The Justice for Our Stolen Children Camp at Wascana Park says it is not going anywhere, rejecting calls from Premier Scott Moe to dismantle teepees before a second meeting with the government will take place.

Protester Robyn Pitawanakwat says if the protesters leave, then there is no incentive for the government to meet again.

“They have no real incentive to meet with us, if we’re not here. So, we know that we have to be here, and we know this is where people find us,” said Pitawanakwat.

Premier Scott Moe told reporters Thursday that a second meeting with the protesters at this point was out of the question, calling for the teepees to be dismantled.
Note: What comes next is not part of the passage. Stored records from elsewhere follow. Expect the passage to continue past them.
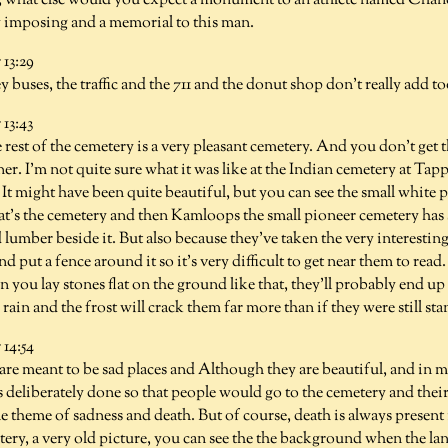
 what else would you expect a monument to an athlete named Chan
y imposing and a memorial to this man.
13:29
y buses, the traffic and the 711 and the donut shop don't really add 
13:43
 rest of the cemetery is a very pleasant cemetery. And you don't get thi
rner. I'm not quite sure what it was like at the Indian cemetery at Tap
 It might have been quite beautiful, but you can see the small white p
t's the cemetery and then Kamloops the small pioneer cemetery has 
 lumber beside it. But also because they've taken the very interestin
nd put a fence around it so it's very difficult to get near them to read
 you lay stones flat on the ground like that, they'll probably end 
rain and the frost will crack them far more than if they were still st
14:54
re meant to be sad places and Although they are beautiful, and in m
s deliberately done so that people would go to the cemetery and the
 theme of sadness and death. But of course, death is always present i
y, a very old picture, you can see the the background when the land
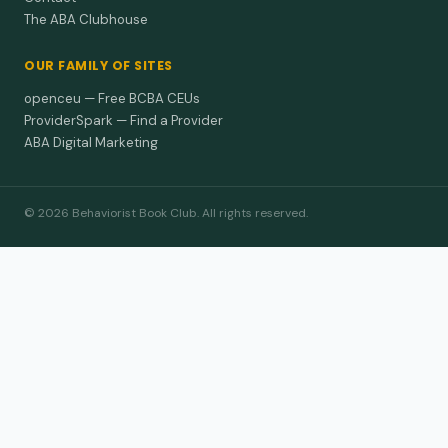
The ABA Clubhouse
OUR FAMILY OF SITES
openceu — Free BCBA CEUs
ProviderSpark — Find a Provider
ABA Digital Marketing
© 2026 Behaviorist Book Club. All rights reserved.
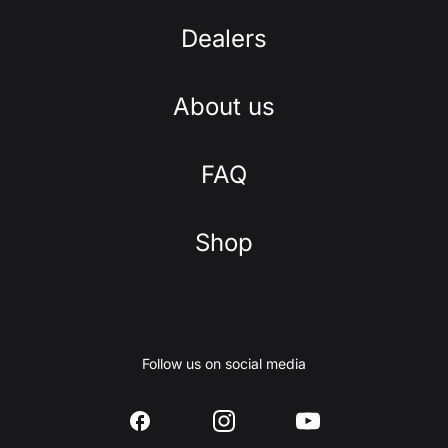
Dealers
About us
FAQ
Shop
Follow us on social media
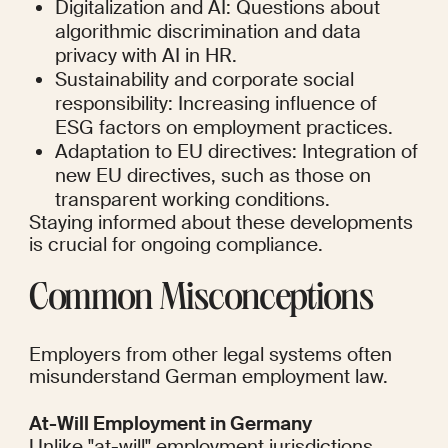
Digitalization and AI: Questions about 
algorithmic discrimination and data 
privacy with AI in HR.
Sustainability and corporate social 
responsibility: Increasing influence of 
ESG factors on employment practices.
Adaptation to EU directives: Integration of 
new EU directives, such as those on 
transparent working conditions.
Staying informed about these developments 
is crucial for ongoing compliance.
Common Misconceptions
Employers from other legal systems often 
misunderstand German employment law.
At-Will Employment in Germany
Unlike "at-will" employment jurisdictions, 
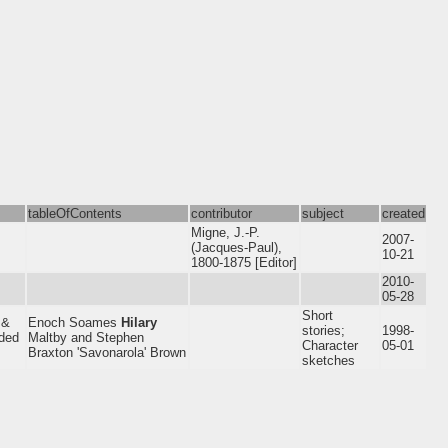
tableOfContents
contributor
subject
created
Migne, J.-P.
2007-
(Jacques-Paul),
10-21
1800-1875 [Editor]
2010-
05-28
Short
 &
Enoch Soames
Hilary
stories;
1998-
uded
Maltby and Stephen
Character
05-01
Braxton 'Savonarola' Brown
sketches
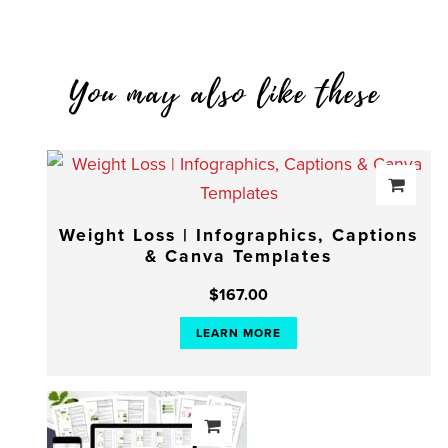
You may also like these
Weight Loss | Infographics, Captions
& Canva Templates
$
167.00
LEARN MORE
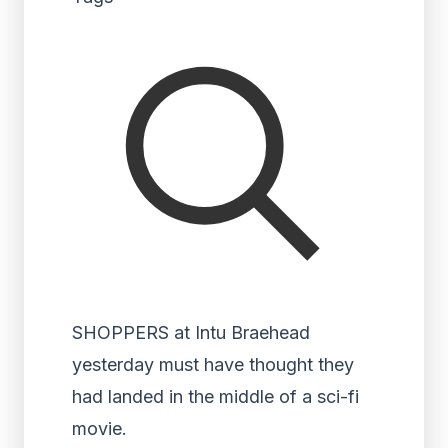
SHOPPERS at Intu Braehead
yesterday must have thought they
had landed in the middle of a sci-fi
movie.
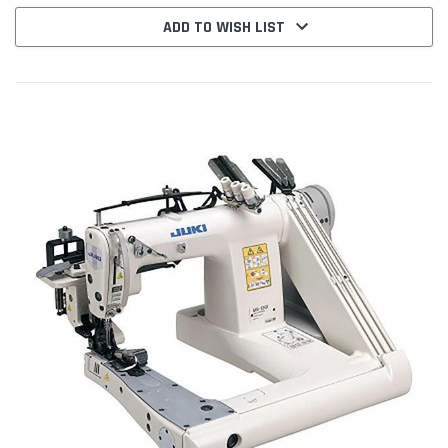
ADD TO WISH LIST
“We would also ask that in good faith that the individuals across the way understand that they are in violation of bylaws and start to remove some of the structures that they have there,” said Moe.

“We have shown good faith. We’ve been here peacefully for 136 days now. We have taken care of this space and welcomed every person in. We’ve been far more welcoming than the folks across the street for sure,” Pitawanakwat explained.

As more teepees are erected in the camp, now marking 14 and increased community support, Pitawanakwat says the government is feeling the pressure to change child welfare, justice, foster care and adoptions, given the camp is now much larger.

“I do think there’s more pressure. It’s not just one community group, one grassroots group that’s putting pressure on the government — it’s now several First Nations, First Nations organizations,” Pitawanakwat stated.

Moe says the government is not under pressure to make the changes requested, saying the government has worked well with First Nations leaders in making reforms.

The FSIN has come out in full support of the camp, as too has the City of Saskatoon for a similar camp at a local park there.

(PHOTO: Justice for Our Stolen Children camp has 14 teepees, marking 136 days. Photo courtesy of Mick Favel.)